=== STATED GOAL ===
Print every line of the items below word for word, keeping them in the same order.

Entries from a collection:
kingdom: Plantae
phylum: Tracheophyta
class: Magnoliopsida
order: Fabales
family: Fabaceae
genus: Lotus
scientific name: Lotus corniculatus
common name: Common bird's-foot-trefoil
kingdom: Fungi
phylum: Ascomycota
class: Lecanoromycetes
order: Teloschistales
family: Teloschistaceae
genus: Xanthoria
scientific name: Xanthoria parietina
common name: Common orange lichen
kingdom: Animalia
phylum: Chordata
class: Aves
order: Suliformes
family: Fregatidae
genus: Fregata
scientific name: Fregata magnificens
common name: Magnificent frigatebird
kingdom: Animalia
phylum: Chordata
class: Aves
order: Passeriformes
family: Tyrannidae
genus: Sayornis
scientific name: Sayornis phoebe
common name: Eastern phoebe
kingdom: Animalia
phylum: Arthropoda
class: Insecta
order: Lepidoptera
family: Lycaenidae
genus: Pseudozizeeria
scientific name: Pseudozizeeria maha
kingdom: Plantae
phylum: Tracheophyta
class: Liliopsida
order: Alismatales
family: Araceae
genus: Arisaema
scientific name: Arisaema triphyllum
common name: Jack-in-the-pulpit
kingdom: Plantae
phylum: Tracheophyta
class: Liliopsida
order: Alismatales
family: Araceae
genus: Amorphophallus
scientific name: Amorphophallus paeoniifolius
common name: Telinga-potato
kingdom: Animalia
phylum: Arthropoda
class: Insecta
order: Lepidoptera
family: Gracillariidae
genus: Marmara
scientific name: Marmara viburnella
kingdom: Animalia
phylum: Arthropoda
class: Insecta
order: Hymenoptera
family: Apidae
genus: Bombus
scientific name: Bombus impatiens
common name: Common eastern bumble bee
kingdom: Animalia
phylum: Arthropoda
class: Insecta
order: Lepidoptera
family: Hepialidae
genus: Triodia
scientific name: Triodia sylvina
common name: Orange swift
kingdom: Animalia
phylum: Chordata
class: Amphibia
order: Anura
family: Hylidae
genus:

=== SOLUTION TO THIS EXERCISE ===
kingdom: Plantae
phylum: Tracheophyta
class: Magnoliopsida
order: Fabales
family: Fabaceae
genus: Lotus
scientific name: Lotus corniculatus
common name: Common bird's-foot-trefoil
kingdom: Fungi
phylum: Ascomycota
class: Lecanoromycetes
order: Teloschistales
family: Teloschistaceae
genus: Xanthoria
scientific name: Xanthoria parietina
common name: Common orange lichen
kingdom: Animalia
phylum: Chordata
class: Aves
order: Suliformes
family: Fregatidae
genus: Fregata
scientific name: Fregata magnificens
common name: Magnificent frigatebird
kingdom: Animalia
phylum: Chordata
class: Aves
order: Passeriformes
family: Tyrannidae
genus: Sayornis
scientific name: Sayornis phoebe
common name: Eastern phoebe
kingdom: Animalia
phylum: Arthropoda
class: Insecta
order: Lepidoptera
family: Lycaenidae
genus: Pseudozizeeria
scientific name: Pseudozizeeria maha
kingdom: Plantae
phylum: Tracheophyta
class: Liliopsida
order: Alismatales
family: Araceae
genus: Arisaema
scientific name: Arisaema triphyllum
common name: Jack-in-the-pulpit
kingdom: Plantae
phylum: Tracheophyta
class: Liliopsida
order: Alismatales
family: Araceae
genus: Amorphophallus
scientific name: Amorphophallus paeoniifolius
common name: Telinga-potato
kingdom: Animalia
phylum: Arthropoda
class: Insecta
order: Lepidoptera
family: Gracillariidae
genus: Marmara
scientific name: Marmara viburnella
kingdom: Animalia
phylum: Arthropoda
class: Insecta
order: Hymenoptera
family: Apidae
genus: Bombus
scientific name: Bombus impatiens
common name: Common eastern bumble bee
kingdom: Animalia
phylum: Arthropoda
class: Insecta
order: Lepidoptera
family: Hepialidae
genus: Triodia
scientific name: Triodia sylvina
common name: Orange swift
kingdom: Animalia
phylum: Chordata
class: Amphibia
order: Anura
family: Hylidae
genus:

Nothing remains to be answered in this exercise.